━━━ INPUT MATERIAL

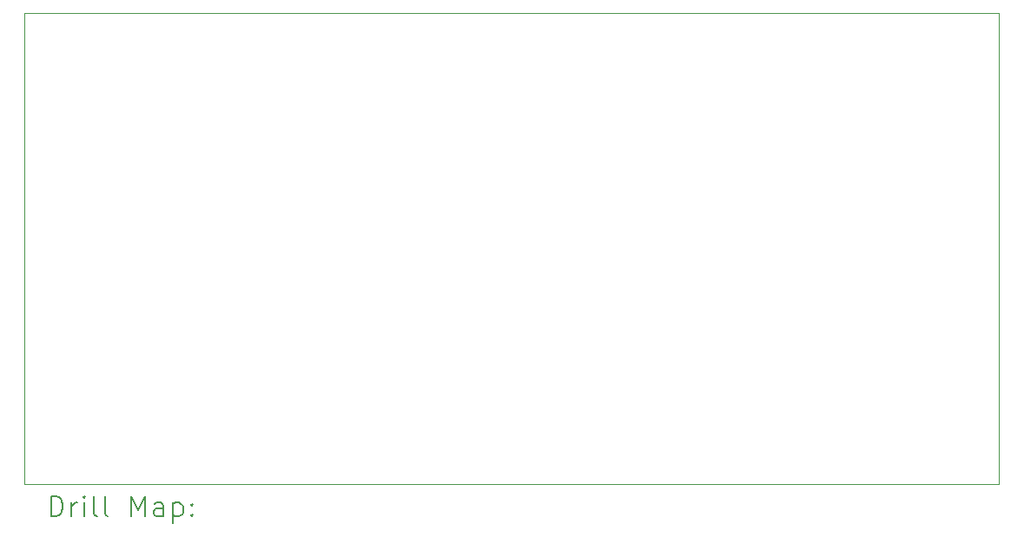
<source format=gbr>
%TF.GenerationSoftware,KiCad,Pcbnew,9.0.7-1.fc42*%
%TF.CreationDate,2026-02-18T17:36:39+01:00*%
%TF.ProjectId,bananabus,62616e61-6e61-4627-9573-2e6b69636164,rev?*%
%TF.SameCoordinates,Original*%
%TF.FileFunction,Drillmap*%
%TF.FilePolarity,Positive*%
%FSLAX45Y45*%
G04 Gerber Fmt 4.5, Leading zero omitted, Abs format (unit mm)*
G04 Created by KiCad (PCBNEW 9.0.7-1.fc42) date 2026-02-18 17:36:39*
%MOMM*%
%LPD*%
G01*
G04 APERTURE LIST*
%ADD10C,0.050000*%
%ADD11C,0.200000*%
G04 APERTURE END LIST*
D10*
X10100000Y-5550000D02*
X19600000Y-5550000D01*
X19600000Y-10150000D01*
X10100000Y-10150000D01*
X10100000Y-5550000D01*
D11*
X10358277Y-10463984D02*
X10358277Y-10263984D01*
X10358277Y-10263984D02*
X10405896Y-10263984D01*
X10405896Y-10263984D02*
X10434467Y-10273508D01*
X10434467Y-10273508D02*
X10453515Y-10292555D01*
X10453515Y-10292555D02*
X10463039Y-10311603D01*
X10463039Y-10311603D02*
X10472563Y-10349698D01*
X10472563Y-10349698D02*
X10472563Y-10378270D01*
X10472563Y-10378270D02*
X10463039Y-10416365D01*
X10463039Y-10416365D02*
X10453515Y-10435412D01*
X10453515Y-10435412D02*
X10434467Y-10454460D01*
X10434467Y-10454460D02*
X10405896Y-10463984D01*
X10405896Y-10463984D02*
X10358277Y-10463984D01*
X10558277Y-10463984D02*
X10558277Y-10330650D01*
X10558277Y-10368746D02*
X10567801Y-10349698D01*
X10567801Y-10349698D02*
X10577324Y-10340174D01*
X10577324Y-10340174D02*
X10596372Y-10330650D01*
X10596372Y-10330650D02*
X10615420Y-10330650D01*
X10682086Y-10463984D02*
X10682086Y-10330650D01*
X10682086Y-10263984D02*
X10672563Y-10273508D01*
X10672563Y-10273508D02*
X10682086Y-10283031D01*
X10682086Y-10283031D02*
X10691610Y-10273508D01*
X10691610Y-10273508D02*
X10682086Y-10263984D01*
X10682086Y-10263984D02*
X10682086Y-10283031D01*
X10805896Y-10463984D02*
X10786848Y-10454460D01*
X10786848Y-10454460D02*
X10777324Y-10435412D01*
X10777324Y-10435412D02*
X10777324Y-10263984D01*
X10910658Y-10463984D02*
X10891610Y-10454460D01*
X10891610Y-10454460D02*
X10882086Y-10435412D01*
X10882086Y-10435412D02*
X10882086Y-10263984D01*
X11139229Y-10463984D02*
X11139229Y-10263984D01*
X11139229Y-10263984D02*
X11205896Y-10406841D01*
X11205896Y-10406841D02*
X11272562Y-10263984D01*
X11272562Y-10263984D02*
X11272562Y-10463984D01*
X11453515Y-10463984D02*
X11453515Y-10359222D01*
X11453515Y-10359222D02*
X11443991Y-10340174D01*
X11443991Y-10340174D02*
X11424943Y-10330650D01*
X11424943Y-10330650D02*
X11386848Y-10330650D01*
X11386848Y-10330650D02*
X11367801Y-10340174D01*
X11453515Y-10454460D02*
X11434467Y-10463984D01*
X11434467Y-10463984D02*
X11386848Y-10463984D01*
X11386848Y-10463984D02*
X11367801Y-10454460D01*
X11367801Y-10454460D02*
X11358277Y-10435412D01*
X11358277Y-10435412D02*
X11358277Y-10416365D01*
X11358277Y-10416365D02*
X11367801Y-10397317D01*
X11367801Y-10397317D02*
X11386848Y-10387793D01*
X11386848Y-10387793D02*
X11434467Y-10387793D01*
X11434467Y-10387793D02*
X11453515Y-10378270D01*
X11548753Y-10330650D02*
X11548753Y-10530650D01*
X11548753Y-10340174D02*
X11567801Y-10330650D01*
X11567801Y-10330650D02*
X11605896Y-10330650D01*
X11605896Y-10330650D02*
X11624943Y-10340174D01*
X11624943Y-10340174D02*
X11634467Y-10349698D01*
X11634467Y-10349698D02*
X11643991Y-10368746D01*
X11643991Y-10368746D02*
X11643991Y-10425889D01*
X11643991Y-10425889D02*
X11634467Y-10444936D01*
X11634467Y-10444936D02*
X11624943Y-10454460D01*
X11624943Y-10454460D02*
X11605896Y-10463984D01*
X11605896Y-10463984D02*
X11567801Y-10463984D01*
X11567801Y-10463984D02*
X11548753Y-10454460D01*
X11729705Y-10444936D02*
X11739229Y-10454460D01*
X11739229Y-10454460D02*
X11729705Y-10463984D01*
X11729705Y-10463984D02*
X11720182Y-10454460D01*
X11720182Y-10454460D02*
X11729705Y-10444936D01*
X11729705Y-10444936D02*
X11729705Y-10463984D01*
X11729705Y-10340174D02*
X11739229Y-10349698D01*
X11739229Y-10349698D02*
X11729705Y-10359222D01*
X11729705Y-10359222D02*
X11720182Y-10349698D01*
X11720182Y-10349698D02*
X11729705Y-10340174D01*
X11729705Y-10340174D02*
X11729705Y-10359222D01*
M02*

</source>
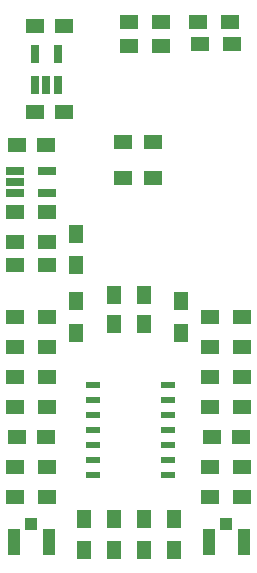
<source format=gtp>
G04 #@! TF.FileFunction,Paste,Top*
%FSLAX46Y46*%
G04 Gerber Fmt 4.6, Leading zero omitted, Abs format (unit mm)*
G04 Created by KiCad (PCBNEW 4.0.6) date 08/04/17 15:07:46*
%MOMM*%
%LPD*%
G01*
G04 APERTURE LIST*
%ADD10C,0.100000*%
%ADD11R,1.143000X0.508000*%
%ADD12R,1.250000X1.500000*%
%ADD13R,1.300000X1.500000*%
%ADD14R,1.500000X1.250000*%
%ADD15R,1.560000X0.650000*%
%ADD16R,1.500000X1.300000*%
%ADD17R,1.100000X2.250000*%
%ADD18R,1.050000X1.100000*%
%ADD19R,0.650000X1.560000*%
G04 APERTURE END LIST*
D10*
D11*
X160782000Y-135255000D03*
X160782000Y-133985000D03*
X160782000Y-132715000D03*
X160782000Y-131445000D03*
X160782000Y-130175000D03*
X160782000Y-128905000D03*
X160782000Y-127635000D03*
X154432000Y-127635000D03*
X154432000Y-128905000D03*
X154432000Y-131445000D03*
X154432000Y-132715000D03*
X154432000Y-133985000D03*
X154432000Y-135255000D03*
X154432000Y-130175000D03*
D12*
X158750000Y-120035000D03*
X158750000Y-122535000D03*
D13*
X153035000Y-123270000D03*
X153035000Y-120570000D03*
D14*
X164485000Y-132080000D03*
X166985000Y-132080000D03*
D15*
X147875000Y-109540000D03*
X147875000Y-110490000D03*
X147875000Y-111440000D03*
X150575000Y-111440000D03*
X150575000Y-109540000D03*
D16*
X164385000Y-127000000D03*
X167085000Y-127000000D03*
X164385000Y-121920000D03*
X167085000Y-121920000D03*
X167085000Y-134620000D03*
X164385000Y-134620000D03*
D13*
X156210000Y-138985000D03*
X156210000Y-141685000D03*
D16*
X167085000Y-137160000D03*
X164385000Y-137160000D03*
D13*
X161290000Y-138985000D03*
X161290000Y-141685000D03*
D14*
X150475000Y-132080000D03*
X147975000Y-132080000D03*
D12*
X156210000Y-120035000D03*
X156210000Y-122535000D03*
D14*
X151999000Y-104521000D03*
X149499000Y-104521000D03*
X151999000Y-97282000D03*
X149499000Y-97282000D03*
X159492000Y-107061000D03*
X156992000Y-107061000D03*
X147975000Y-107315000D03*
X150475000Y-107315000D03*
X156992000Y-110109000D03*
X159492000Y-110109000D03*
D17*
X167210000Y-140970000D03*
X164260000Y-140970000D03*
D18*
X165735000Y-139420000D03*
D17*
X150700000Y-140970000D03*
X147750000Y-140970000D03*
D18*
X149225000Y-139420000D03*
D13*
X161925000Y-123270000D03*
X161925000Y-120570000D03*
D16*
X150575000Y-121920000D03*
X147875000Y-121920000D03*
X147875000Y-134620000D03*
X150575000Y-134620000D03*
X164385000Y-129540000D03*
X167085000Y-129540000D03*
X150575000Y-129540000D03*
X147875000Y-129540000D03*
X150575000Y-127000000D03*
X147875000Y-127000000D03*
X167085000Y-124460000D03*
X164385000Y-124460000D03*
X147875000Y-124460000D03*
X150575000Y-124460000D03*
D13*
X153670000Y-138985000D03*
X153670000Y-141685000D03*
X158750000Y-138985000D03*
X158750000Y-141685000D03*
D16*
X147875000Y-137160000D03*
X150575000Y-137160000D03*
D13*
X153035000Y-114855000D03*
X153035000Y-117555000D03*
D16*
X160227000Y-98933000D03*
X157527000Y-98933000D03*
X160227000Y-96901000D03*
X157527000Y-96901000D03*
X166196000Y-98806000D03*
X163496000Y-98806000D03*
X166069000Y-96901000D03*
X163369000Y-96901000D03*
X147875000Y-117475000D03*
X150575000Y-117475000D03*
X147875000Y-115570000D03*
X150575000Y-115570000D03*
X150575000Y-113030000D03*
X147875000Y-113030000D03*
D19*
X149545000Y-102315000D03*
X150495000Y-102315000D03*
X151445000Y-102315000D03*
X151445000Y-99615000D03*
X149545000Y-99615000D03*
M02*

</source>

━━━━━━

### EXERCISE PROMPT
Pull every line containing "omitted" from the entries above and copy it.

### ANSWER BOX
G04 Gerber Fmt 4.5, Leading zero omitted, Abs format (unit mm)*
G04 Gerber Fmt 4.6, Leading zero omitted, Abs format (unit mm)*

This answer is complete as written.